■ Exercise requirements ■
From the first line through the line containing "Instead, there are", transcribe the records exactly and include no other lines.

[Excerpts from a dataset]
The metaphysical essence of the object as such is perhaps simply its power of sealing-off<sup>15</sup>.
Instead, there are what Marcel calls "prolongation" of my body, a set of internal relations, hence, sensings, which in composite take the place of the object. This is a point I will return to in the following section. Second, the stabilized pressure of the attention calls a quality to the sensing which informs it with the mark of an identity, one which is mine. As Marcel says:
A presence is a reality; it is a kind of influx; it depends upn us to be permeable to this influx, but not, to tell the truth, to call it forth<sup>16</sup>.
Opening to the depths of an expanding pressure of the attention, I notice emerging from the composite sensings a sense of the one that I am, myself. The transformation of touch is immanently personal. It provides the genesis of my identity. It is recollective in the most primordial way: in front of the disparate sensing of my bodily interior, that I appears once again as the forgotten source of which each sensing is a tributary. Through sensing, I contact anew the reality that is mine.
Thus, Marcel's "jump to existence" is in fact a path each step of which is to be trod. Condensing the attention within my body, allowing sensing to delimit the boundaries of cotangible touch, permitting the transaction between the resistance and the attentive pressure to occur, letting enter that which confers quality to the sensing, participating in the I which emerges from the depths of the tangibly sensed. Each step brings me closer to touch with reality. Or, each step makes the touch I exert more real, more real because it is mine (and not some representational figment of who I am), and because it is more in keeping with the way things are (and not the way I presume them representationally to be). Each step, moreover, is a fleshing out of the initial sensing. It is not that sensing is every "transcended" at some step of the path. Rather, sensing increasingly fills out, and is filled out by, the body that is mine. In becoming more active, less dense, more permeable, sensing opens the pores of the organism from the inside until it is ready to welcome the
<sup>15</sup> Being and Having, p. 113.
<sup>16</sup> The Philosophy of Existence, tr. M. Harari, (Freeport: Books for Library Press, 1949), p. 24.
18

■ Exercise answer ■
The metaphysical essence of the object as such is perhaps simply its power of sealing-off<sup>15</sup>.
Instead, there are what Marcel calls "prolongation" of my body, a set of internal relations, hence, sensings, which in composite take the place of the object. This is a point I will return to in the following section. Second, the stabilized pressure of the attention calls a quality to the sensing which informs it with the mark of an identity, one which is mine. As Marcel says:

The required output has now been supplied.